Development dependencies are something that you are meant to use only when developing the package itself (ie. testing utilities and such). Node will install both by default. You can avoid fetching development dependencies by hitting npm install --production.

Peer dependencies are most lenient of these. Suppose you have a plugin but you would rather not depend on the environment directly. In the worst case you could end up with a project that has multiple different versions of the host environment due to dependency declarations. That's definitely not good.

peerDependencies solve this problem. By setting up a peer dependency you defer the problem to a higher level. If you are developing for instance a React component, this would be the right way to go.

Dependencies come with some further complexity, namely dependency version declarations. NPM defaults to caret (^). In addition it is possible to use tilde (~). Given this topic can get rather complicated fast, you should study node-semver with care. That's where it all stems from.

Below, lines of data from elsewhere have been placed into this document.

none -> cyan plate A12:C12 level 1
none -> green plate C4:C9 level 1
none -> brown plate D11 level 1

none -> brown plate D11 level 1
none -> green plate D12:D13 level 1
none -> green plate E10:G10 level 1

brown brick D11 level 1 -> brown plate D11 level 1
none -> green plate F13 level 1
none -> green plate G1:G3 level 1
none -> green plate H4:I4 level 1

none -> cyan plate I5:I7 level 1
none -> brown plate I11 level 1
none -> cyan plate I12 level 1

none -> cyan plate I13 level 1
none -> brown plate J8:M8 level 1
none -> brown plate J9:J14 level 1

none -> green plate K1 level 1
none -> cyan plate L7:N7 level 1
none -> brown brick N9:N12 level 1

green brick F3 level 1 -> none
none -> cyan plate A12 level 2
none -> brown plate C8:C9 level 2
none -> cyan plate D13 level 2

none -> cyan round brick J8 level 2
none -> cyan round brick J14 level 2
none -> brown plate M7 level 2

Sometimes it may be handy to point to some dependency directly (say it's under development, not at NPM etc.). In case of GitHub, you can simply state a dependency version like this: {github user}/{project}#{reference}. Reference is optional and may be commit hash, tag or branch.

If you want to exclude certain files out of your distribution version, set up .npmignore. You may also find it useful to utilize NPM hooks. Those allow you to do things at various steps (ie. before publishing, after installing and so on).

Dealing with Scripts

Note that if install some testing tool through devDependencies, you can point at it directly within scripts section. Ie. in case of webpack you would do something like this:
  1. npm i webpack --save-dev (--save works too. You'll have to add peer dependencies by hand!)
  2. "scripts": {"build": "webpack"} at package.json
  3. npm run build - This works because NPM will add webpack build tool to the PATH temporarily when you hit npm run.

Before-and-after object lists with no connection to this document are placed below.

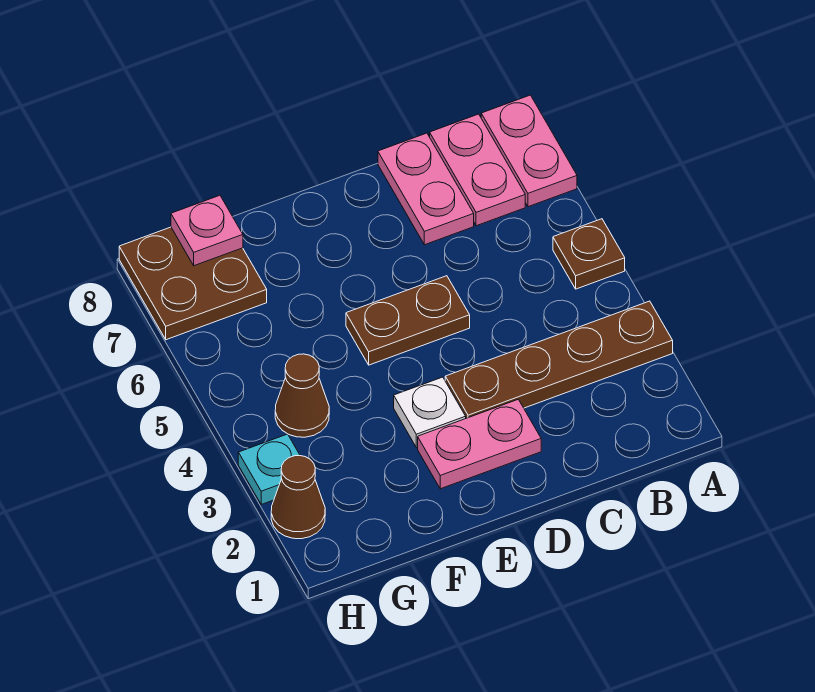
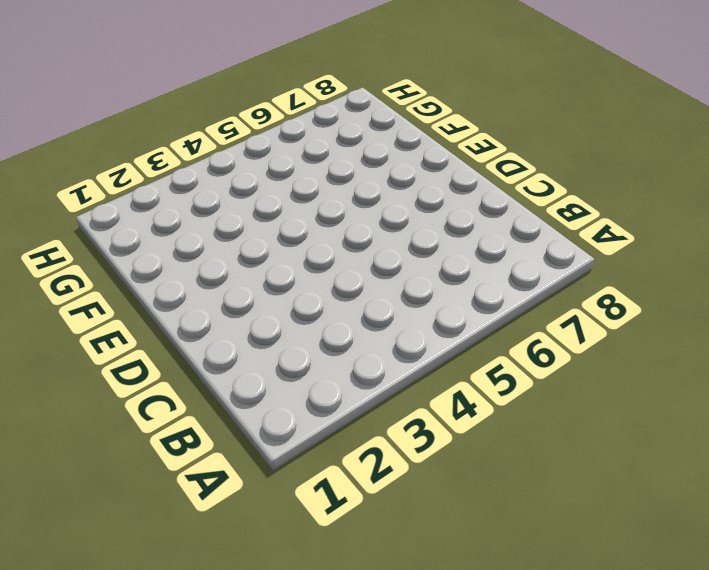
none -> brown plate A3:D3 level 1
none -> brown plate A5 level 1
none -> pink plate A7:A8 level 1

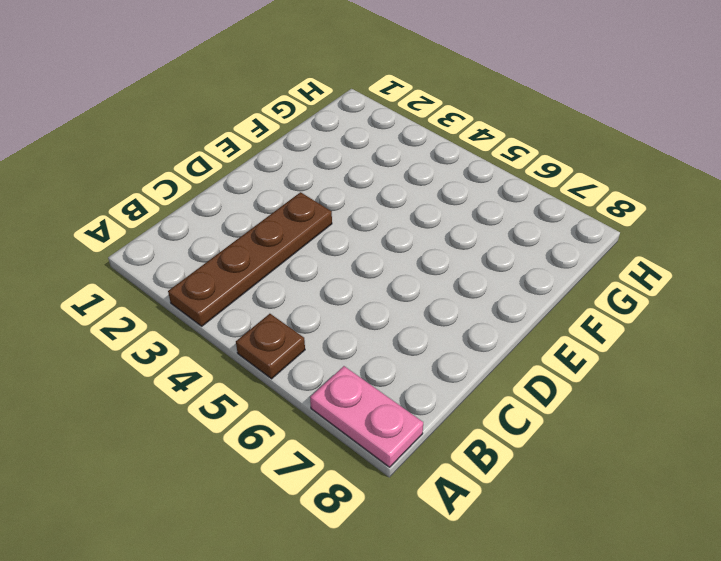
none -> pink plate B7:B8 level 1
none -> pink plate C7:C8 level 1
none -> pink plate D2:E2 level 1

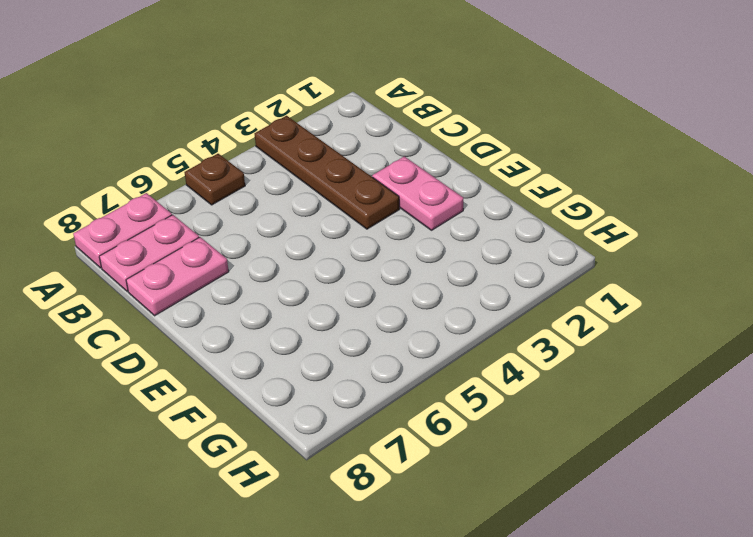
none -> brown plate D5:E5 level 1
none -> white plate E3 level 1
none -> brown cone G4 level 1

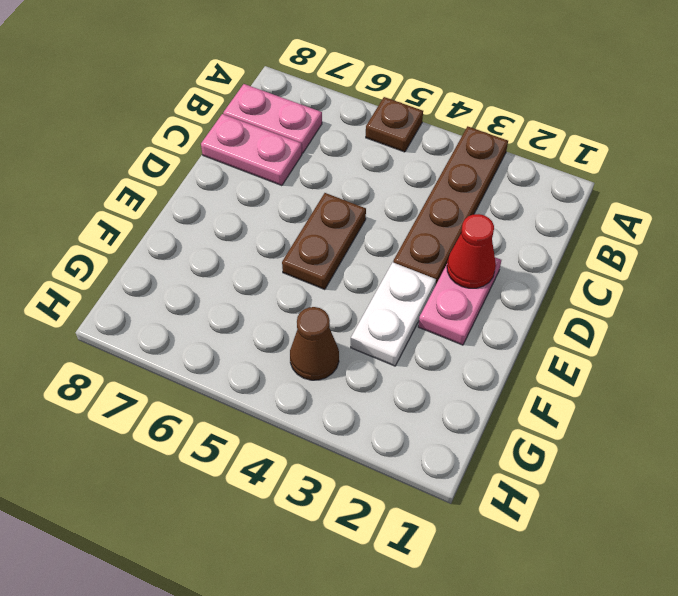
red cone D2 level 2 -> none
white plate E3:F3 level 1 -> white plate E3 level 1
none -> pink plate A7:A8 level 1
none -> brown plate G7:H8 level 1
none -> brown cone H2 level 1

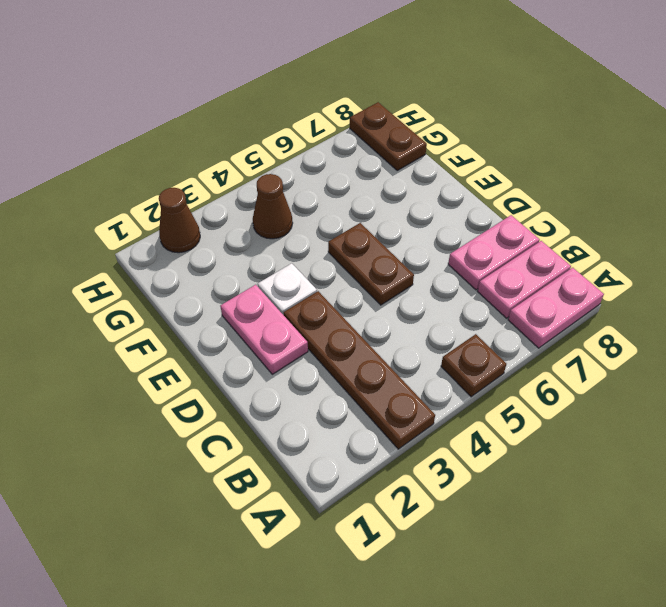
brown plate G8:H8 level 1 -> brown plate G7:H8 level 1
none -> cyan plate H3 level 1
none -> pink plate G8 level 2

Updating Project Dependencies

As part of maintaining is about worrying about dependencies, I have set up a mankees script for that purpose. mankees update_deps bumps up project dependencies for me. It is bit of a nuclear option but it has been a great timesaver for me. npm-check-updates seems like another good alternative.

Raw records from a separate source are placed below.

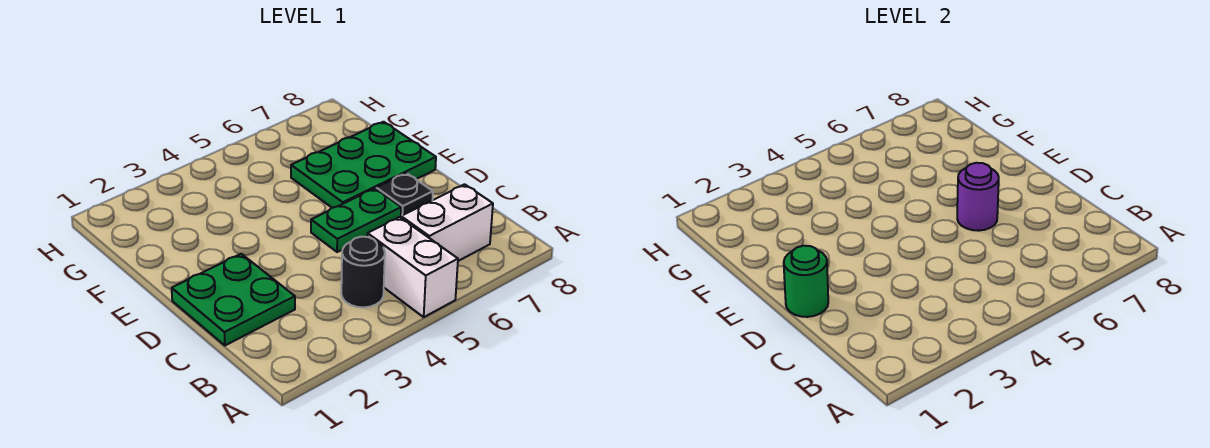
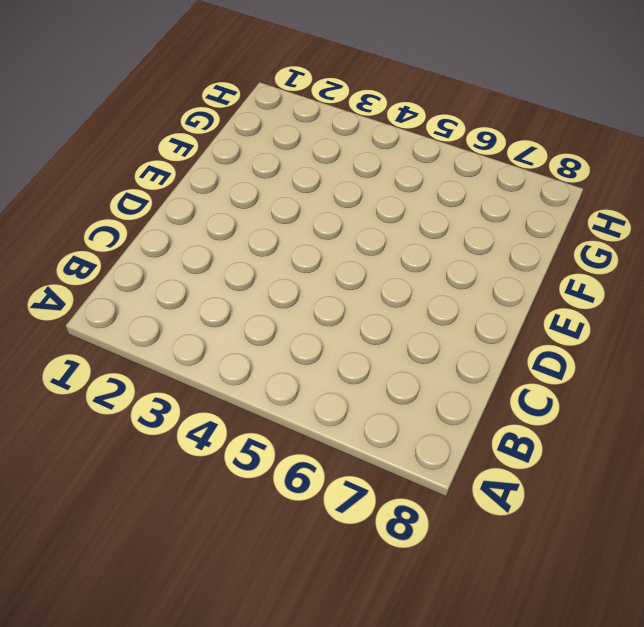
none -> white brick A5:B5 level 1
none -> black round brick B4 level 1

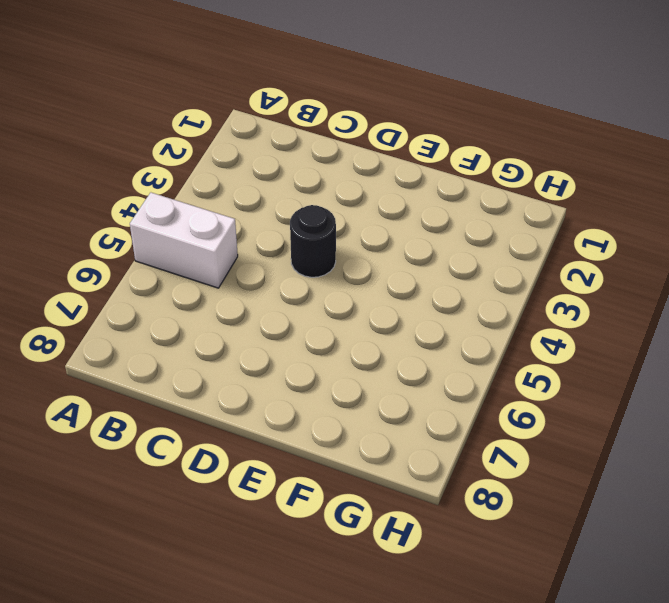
black round brick D4 level 1 -> black round brick B4 level 1
none -> white brick B6:B7 level 1
none -> green plate C1:D2 level 1

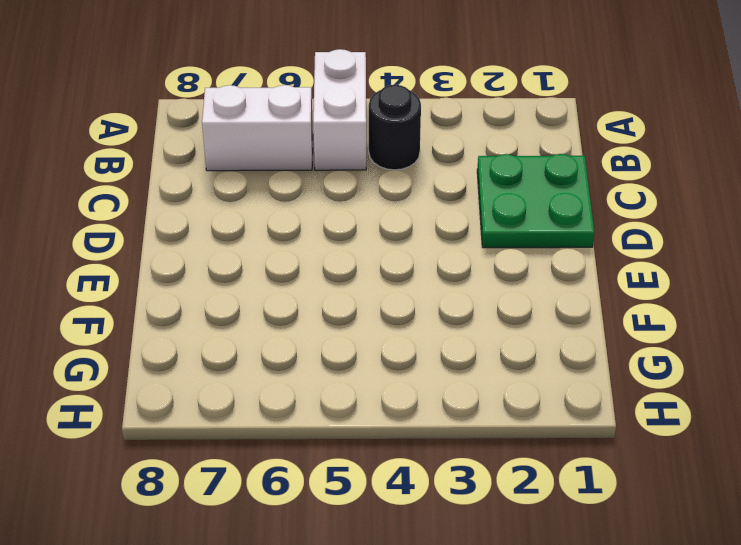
none -> green plate D5:D6 level 1
none -> black plate D7 level 1

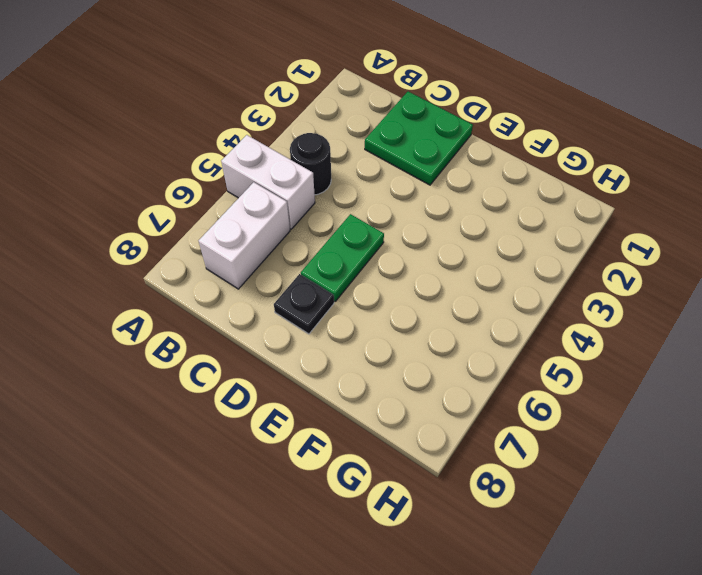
none -> green plate E6:F8 level 1
none -> green round brick D1 level 2

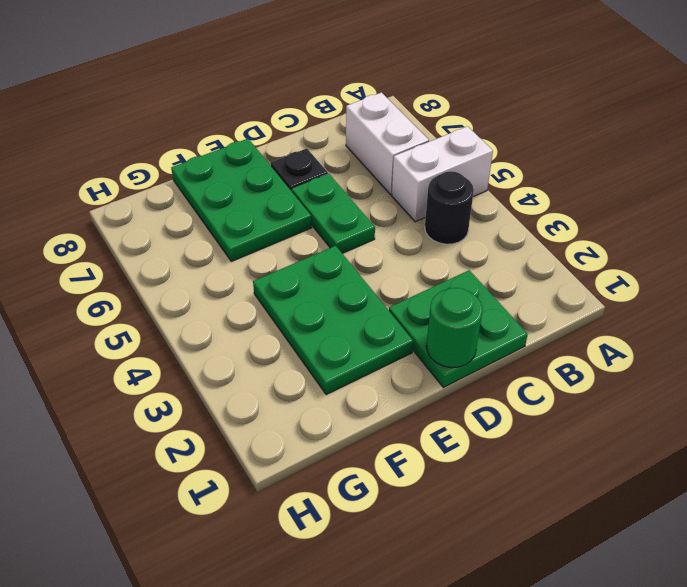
green plate E2:F4 level 1 -> none
none -> purple round brick D6 level 2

Services Helping with Maintenance

There is a lot to worry about when developing packages. It gets only worse when you get to frontend side since then you may have to support multiple different environments. I won't dig into that, however, as Alexey Migutsky has done so in detail. Instead I'll link you to a various of services to check out and apply as you feel necessary:
  • SauceLabs - SauceLabs runs your frontend tests (Selenium etc.) against multiple browsers. Free for open source. In addition they have a badge available you can include at project README.
  • Travis - Travis is able to run your tests against multiple Node environments. This can reveal issues with specific versions. Again, there is a badge available and Travis will be able to check GitHub PRs automatically.
  • David, VersionEye, Gemnasium - These services are able to check your package dependencies and give warnings accordingly. There are badges available. I have been using Gemnasium myself. It gives me a weekly digest. In addition it warns about possible security issues.

Conclusion

I hope this post gave you some idea how to deal with NPM packages. In the end it's not complicated once you learn the basic commands. The hard part is in figuring all of this out.

It would be interesting to hear what sort of workflow and tooling you use to make it easier to develop and maintain Node packages.